🤖 AI Summary
Diffusion models underperform regression-based methods in time-series point forecasting due to insufficient contextual modeling and inherent trade-offs between stability and accuracy. This paper proposes SimDiff—a single-stage, end-to-end diffusion framework that unifies denoising and point prediction within a single Transformer, eliminating reliance on external pretraining. Key innovations include: (i) intrinsic output diversity coupled with multi-sample ensembling; (ii) normalization-agnostic architectural design; and (iii) a median-mean estimator enhancing robustness to distributional shift and prediction stability. By jointly optimizing diffusion modeling and mean squared error (MSE), SimDiff achieves state-of-the-art point forecasting accuracy across multiple benchmarks—outperforming both existing diffusion and regression approaches. Results demonstrate that a streamlined architecture can deliver superior efficiency and generalization without sacrificing predictive fidelity.
📝 Abstract
Diffusion models have recently shown promise in time series forecasting, particularly for probabilistic predictions. However, they often fail to achieve state-of-the-art point estimation performance compared to regression-based methods. This limitation stems from difficulties in providing sufficient contextual bias to track distribution shifts and in balancing output diversity with the stability and precision required for point forecasts. Existing diffusion-based approaches mainly focus on full-distribution modeling under probabilistic frameworks, often with likelihood maximization objectives, while paying little attention to dedicated strategies for high-accuracy point estimation. Moreover, other existing point prediction diffusion methods frequently rely on pre-trained or jointly trained mature models for contextual bias, sacrificing the generative flexibility of diffusion models.

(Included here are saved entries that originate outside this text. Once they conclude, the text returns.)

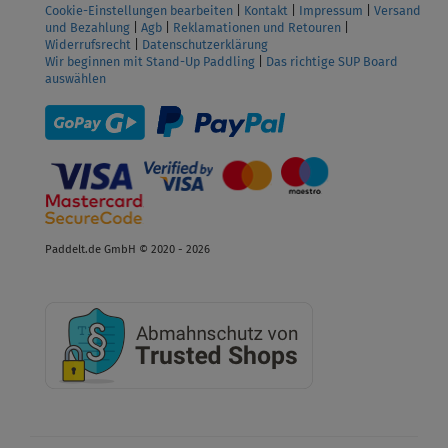
Cookie-Einstellungen bearbeiten
|
Kontakt
|
Impressum
|
Versand
und Bezahlung
|
Agb
|
Reklamationen und Retouren
|
Widerrufsrecht
|
Datenschutzerklärung
Wir beginnen mit Stand-Up Paddling
|
Das richtige SUP Board
auswählen
Paddelt.de GmbH © 2020 - 2026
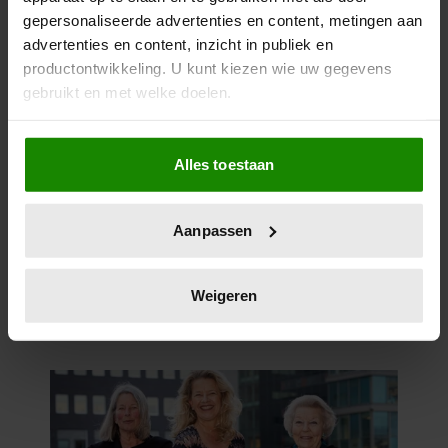
gepersonaliseerde advertenties en content, metingen aan
advertenties en content, inzicht in publiek en
productontwikkeling. U kunt kiezen wie uw gegevens
gebruikt en met welke doelen.
Als u het toestaat, willen we ook graag:
Alles toestaan
Informatie verzamelen over uw geografische
locatie, die tot een paar meter nauwkeurig kan zijn
Uw apparaat identificeren door het actief te
Aanpassen
scannen op specifieke eigenschappen (fingerprinting)
Lees meer over hoe uw persoonlijke gegevens worden
verwerkt en stel uw voorkeuren in het
detailgedeelte
in.
Weigeren
U kunt uw toestemming op elk moment wijzigen of
intrekken in de Cookieverklaring.
We gebruiken cookies om content en advertenties te
personaliseren, om functies voor social media te bieden
en om ons websiteverkeer te analyseren. Ook delen we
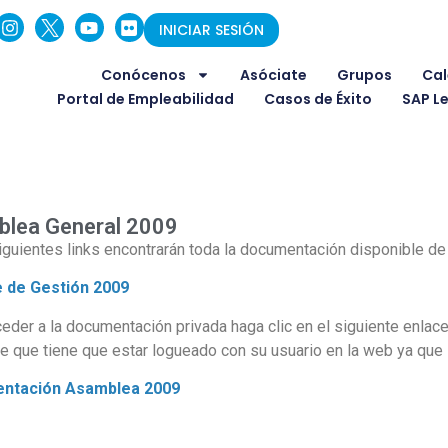
INICIAR SESIÓN
Conócenos
Asóciate
Grupos
Cal
Portal de Empleabilidad
Casos de Éxito
SAP L
lea General 2009
iguientes links encontrarán toda la documentación disponible de
 de Gestión 2009
eder a la documentación privada haga clic en el siguiente enlace
 que tiene que estar logueado con su usuario en la web ya que
ntación Asamblea 20
09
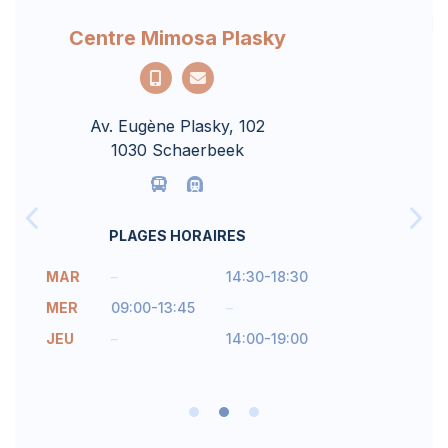
Ecole Primaire du Sacré Coeur de
Lindthout
Avenue des Deux Tilleuls, 8
1200 Woluwe-Saint-Lambert
PLAGES HORAIRES
LUN
09:00-16:30
MAR
08:30-12:30
JEU
08:30-13:00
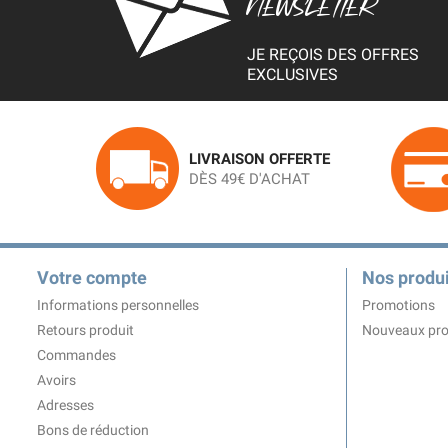
NEWSLETTER
JE REÇOIS DES OFFRES
EXCLUSIVES
LIVRAISON OFFERTE
DÈS 49€ D'ACHAT
Votre compte
Nos produi
Informations personnelles
Promotions
Retours produit
Nouveaux pro
Commandes
Avoirs
Adresses
Bons de réduction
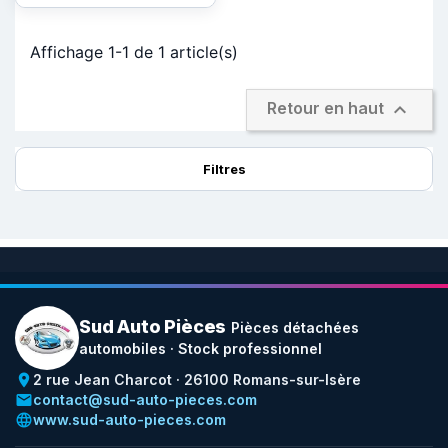
Affichage 1-1 de 1 article(s)

Retour en haut
Filtres
Sud Auto Pièces
Pièces détachées
automobiles · Stock professionnel
place
2 rue Jean Charcot · 26100 Romans-sur-Isère
email
contact@sud-auto-pieces.com
language
www.sud-auto-pieces.com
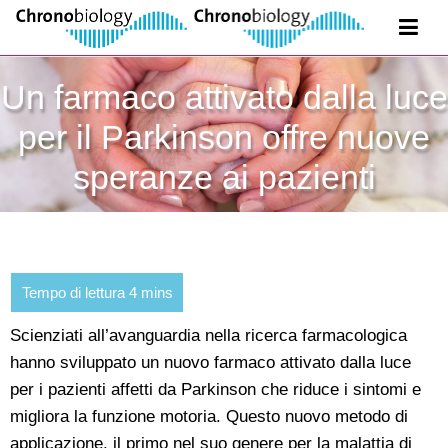
Un farmaco attivato dalla luce
per il Parkinson offre nuove
speranze ai pazienti
Scienziati all’avanguardia nella ricerca farmacologica
hanno sviluppato un nuovo farmaco attivato dalla luce
per i pazienti affetti da Parkinson che riduce i sintomi e
migliora la funzione motoria. Questo nuovo metodo di
applicazione, il primo nel suo genere per la malattia di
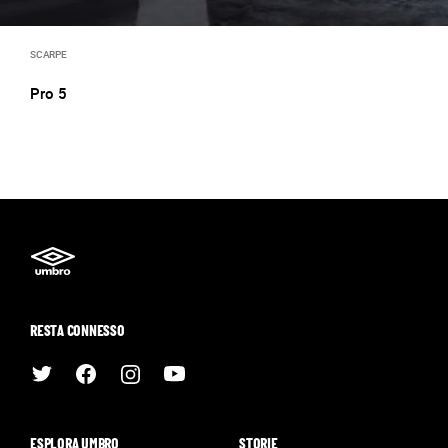
SCARPE
Pro 5
RESTA CONNESSO
ESPLORA UMBRO
STORIE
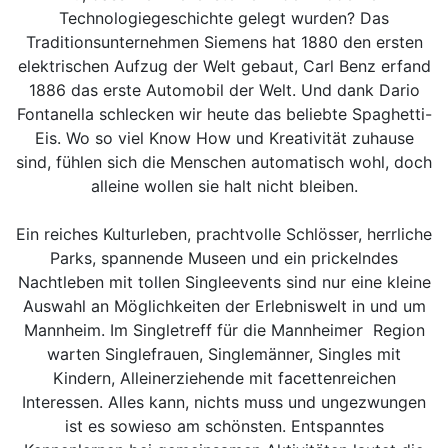
Technologiegeschichte gelegt wurden? Das
Traditionsunternehmen Siemens hat 1880 den ersten
elektrischen Aufzug der Welt gebaut, Carl Benz erfand
1886 das erste Automobil der Welt. Und dank Dario
Fontanella schlecken wir heute das beliebte Spaghetti-
Eis. Wo so viel Know How und Kreativität zuhause
sind, fühlen sich die Menschen automatisch wohl, doch
alleine wollen sie halt nicht bleiben.
Ein reiches Kulturleben, prachtvolle Schlösser, herrliche
Parks, spannende Museen und ein prickelndes
Nachtleben mit tollen Singleevents sind nur eine kleine
Auswahl an Möglichkeiten der Erlebniswelt in und um
Mannheim. Im Singletreff für die Mannheimer Region
warten Singlefrauen, Singlemänner, Singles mit
Kindern, Alleinerziehende mit facettenreichen
Interessen. Alles kann, nichts muss und ungezwungen
ist es sowieso am schönsten. Entspanntes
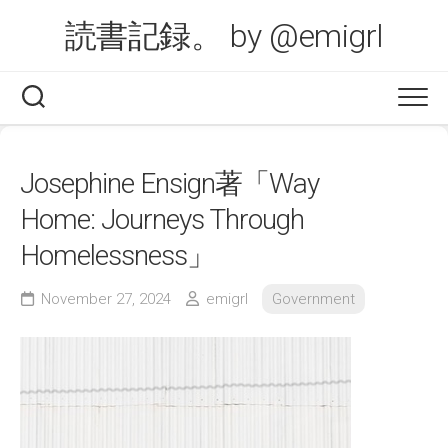
Skip
読書記録。 by @emigrl
to
content
Josephine Ensign著「Way
Home: Journeys Through
Homelessness」
November 27, 2024
emigrl
Government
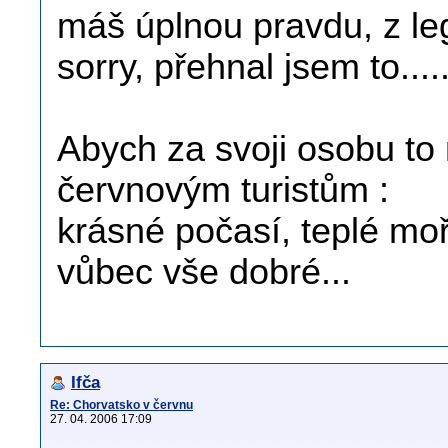
máš úplnou pravdu, z leg
sorry, přehnal jsem to....
Abych za svoji osobu to 
červnovým turistům :
krásné počasí, teplé mo
vůbec vše dobré...
Ifča
Re: Chorvatsko v červnu
27. 04. 2006 17:09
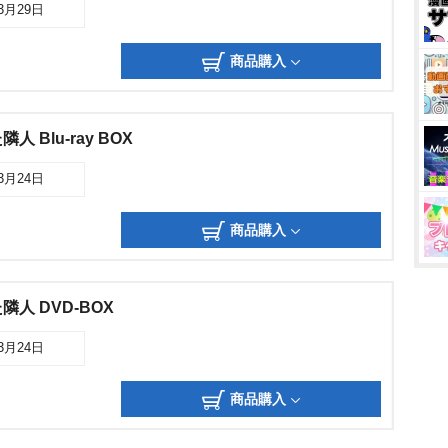
03月29日
商品購入
 Blu-ray BOX
03月24日
商品購入
人 DVD-BOX
03月24日
商品購入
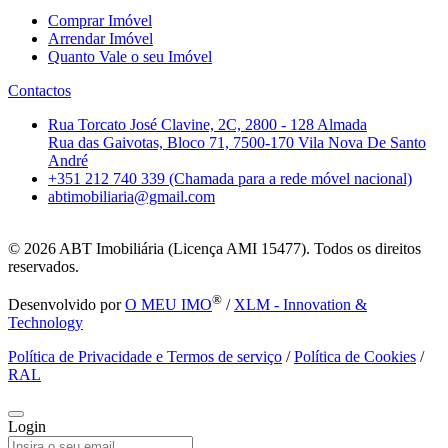
Comprar Imóvel
Arrendar Imóvel
Quanto Vale o seu Imóvel
Contactos
Rua Torcato José Clavine, 2C, 2800 - 128 Almada
Rua das Gaivotas, Bloco 71, 7500-170 Vila Nova De Santo
André
+351 212 740 339 (Chamada para a rede móvel nacional)
abtimobiliaria@gmail.com
© 2026
ABT Imobiliária (Licença AMI 15477). Todos os direitos
reservados.
®
Desenvolvido por
O MEU IMO
/
XLM - Innovation &
Technology
Política de Privacidade e Termos de serviço
/
Política de Cookies
/
RAL
Login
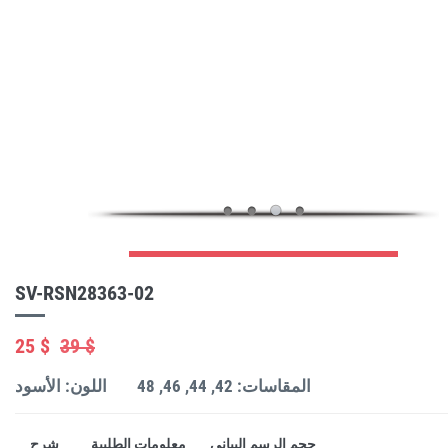
SV-RSN28363-02
25 $
39 $
المقاسات: 42, 44, 46, 48
اللون: الأسود
حجم الرسم البياني
معلومات الطلبية
شرح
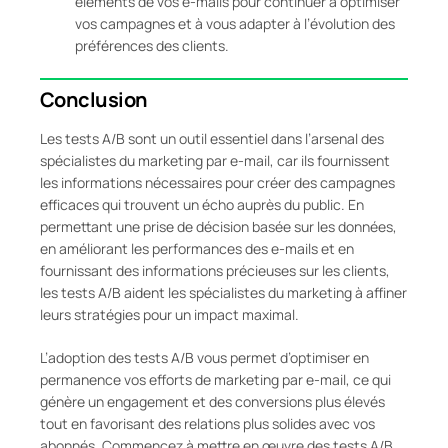
éléments de vos e-mails pour continuer à optimiser
vos campagnes et à vous adapter à l’évolution des
préférences des clients.
Conclusion
Les tests A/B sont un outil essentiel dans l’arsenal des
spécialistes du marketing par e-mail, car ils fournissent
les informations nécessaires pour créer des campagnes
efficaces qui trouvent un écho auprès du public. En
permettant une prise de décision basée sur les données,
en améliorant les performances des e-mails et en
fournissant des informations précieuses sur les clients,
les tests A/B aident les spécialistes du marketing à affiner
leurs stratégies pour un impact maximal.
L’adoption des tests A/B vous permet d’optimiser en
permanence vos efforts de marketing par e-mail, ce qui
génère un engagement et des conversions plus élevés
tout en favorisant des relations plus solides avec vos
abonnés. Commencez à mettre en œuvre des tests A/B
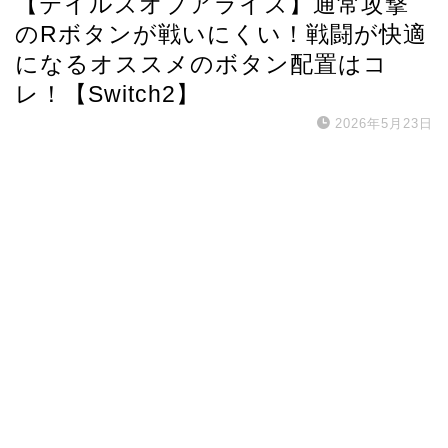
【テイルズオブアライズ】通常攻撃
のRボタンが戦いにくい！戦闘が快適
になるオススメのボタン配置はコ
レ！【Switch2】
2026年5月23日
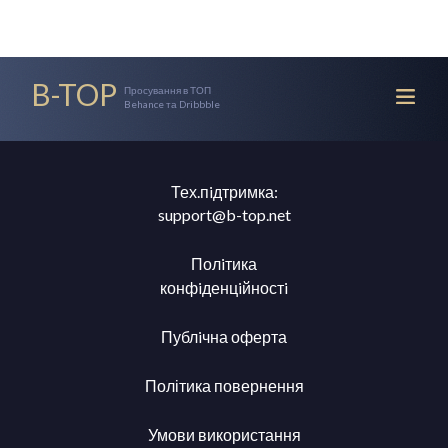
B-TOP
Просування в ТОП
Behance та Dribbble
Тех.пiдтримка:
support@b-top.net
Полiтика
конфiденцiйностi
Публiчна оферта
Політика повернення
Умови використання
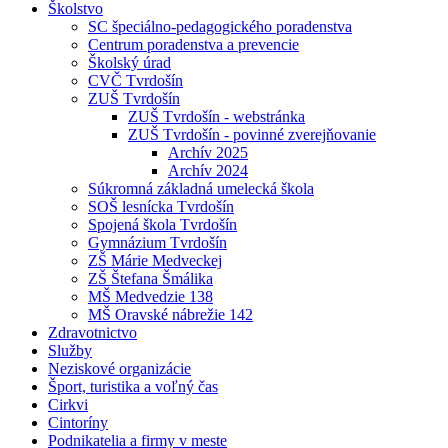
Školstvo
SC špeciálno-pedagogického poradenstva
Centrum poradenstva a prevencie
Školský úrad
CVČ Tvrdošín
ZUŠ Tvrdošín
ZUŠ Tvrdošín - webstránka
ZUŠ Tvrdošín - povinné zverejňovanie
Archív 2025
Archív 2024
Súkromná základná umelecká škola
SOŠ lesnícka Tvrdošín
Spojená škola Tvrdošín
Gymnázium Tvrdošín
ZŠ Márie Medveckej
ZŠ Štefana Šmálika
MŠ Medvedzie 138
MŠ Oravské nábrežie 142
Zdravotnictvo
Služby
Neziskové organizácie
Šport, turistika a voľný čas
Cirkvi
Cintoríny
Podnikatelia a firmy v meste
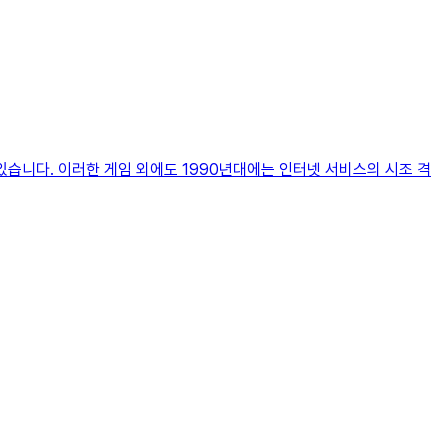
있습니다. 이러한 게임 외에도 1990년대에는 인터넷 서비스의 시조 격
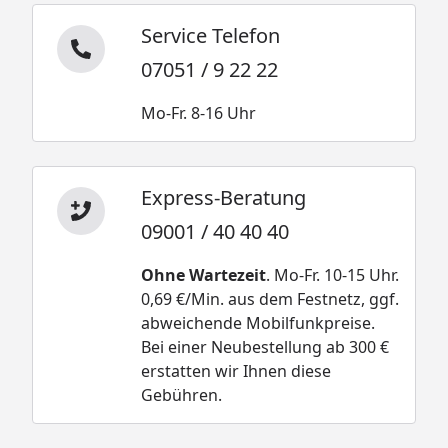
Service Telefon
07051 / 9 22 22
Mo-Fr. 8-16 Uhr
Express-Beratung
09001 / 40 40 40
Ohne Wartezeit
. Mo-Fr. 10-15 Uhr.
0,69 €/Min. aus dem Festnetz, ggf.
abweichende Mobilfunkpreise.
Bei einer Neubestellung ab 300 €
erstatten wir Ihnen diese
Gebühren.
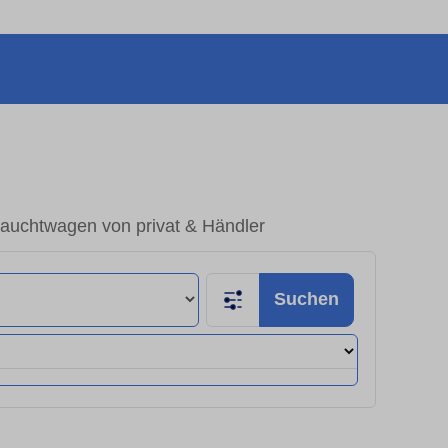
auchtwagen von privat & Händler
Suchen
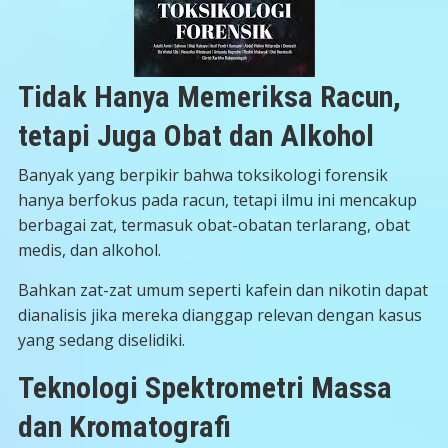
Tidak Hanya Memeriksa Racun,
tetapi Juga Obat dan Alkohol
Banyak yang berpikir bahwa toksikologi forensik
hanya berfokus pada racun, tetapi ilmu ini mencakup
berbagai zat, termasuk obat-obatan terlarang, obat
medis, dan alkohol.
Bahkan zat-zat umum seperti kafein dan nikotin dapat
dianalisis jika mereka dianggap relevan dengan kasus
yang sedang diselidiki.
Teknologi Spektrometri Massa
dan Kromatografi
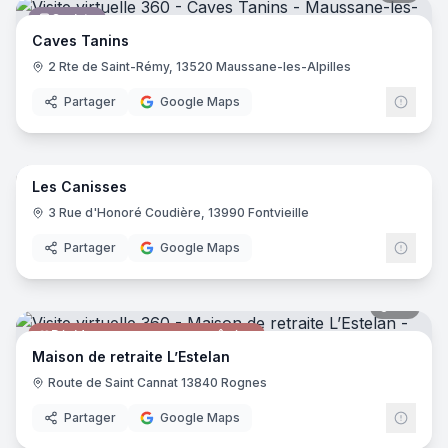
Caviste
Caves Tanins
2 Rte de Saint-Rémy, 13520 Maussane-les-Alpilles
Partager
Google Maps
8
pano
Les Canisses
Restaurant
3 Rue d'Honoré Coudière, 13990 Fontvieille
Partager
Google Maps
34
pano
Résidence pour personnes âgées
Maison de retraite L’Estelan
Route de Saint Cannat 13840 Rognes
Partager
Google Maps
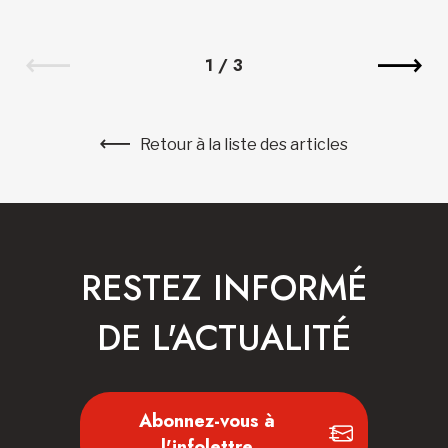
1
/
3
Retour à la liste des articles
RESTEZ INFORMÉ
DE L'ACTUALITÉ
Abonnez-vous à
l'infolettre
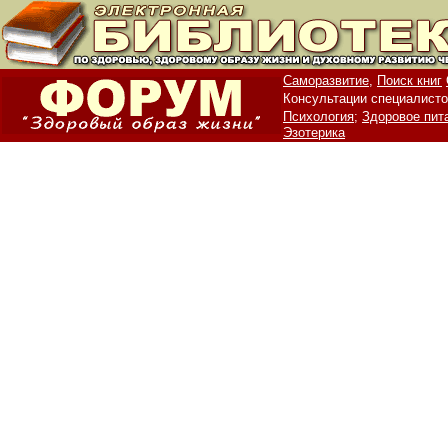
Саморазвитие,
Поиск книг
Консультации специалисто
Психология;
Здоровое пит
Эзотерика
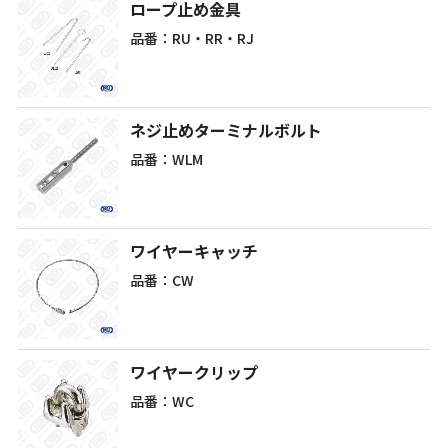
ロープ止め金具
品番：RU・RR・RJ
ネジ止めターミナルボルト
品番：WLM
ワイヤーキャッチ
品番：CW
ワイヤークリップ
品番：WC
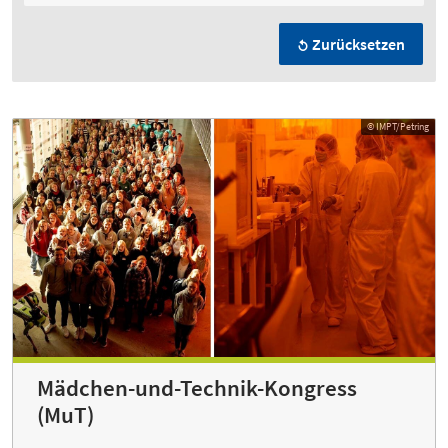
Zurücksetzen
© IMPT/Petring
Mädchen-und-Technik-Kongress
(MuT)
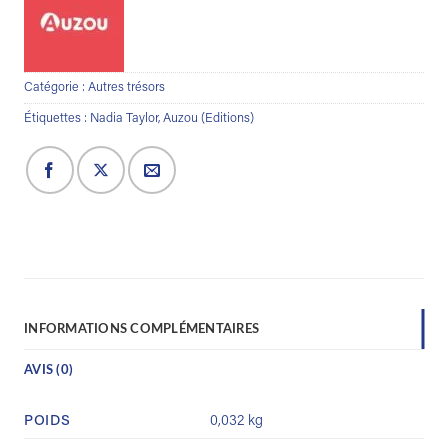
Catégorie :
Autres trésors
Étiquettes :
Nadia Taylor
,
Auzou (Editions)
INFORMATIONS COMPLÉMENTAIRES
AVIS (0)
POIDS
0,032 kg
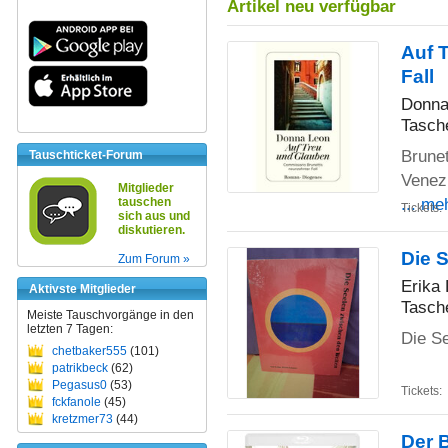
Artikel neu verfügbar
Auf 
Fall
Donna
Tasch
Brunet
Tauschticket-Forum
Venezi
Mitglieder
... me
tauschen
Tickets:
sich aus und
diskutieren.
Die 
Zum Forum »
Erika
Aktivste Mitglieder
Tasch
Meiste Tauschvorgänge in den
letzten 7 Tagen:
Die S
chetbaker555
(101)
patrikbeck
(62)
Pegasus0
(53)
Tickets:
fckfanole
(45)
kretzmer73
(44)
Der B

To address these challenges, we propose SimDiff, a single-stage, end-to-end framework. SimDiff employs a single unified Transformer network carefully tailored to serve as both denoiser and predictor, eliminating the need for external pre-trained or jointly trained regressors. It achieves state-of-the-art point estimation performance by leveraging intrinsic output diversity and improving mean squared error accuracy through multiple inference ensembling. Key innovations, including normalization independence and the median-of-means estimator, further enhance adaptability and stability. Extensive experiments demonstrate that SimDiff significantly outperforms existing methods in time series point forecasting.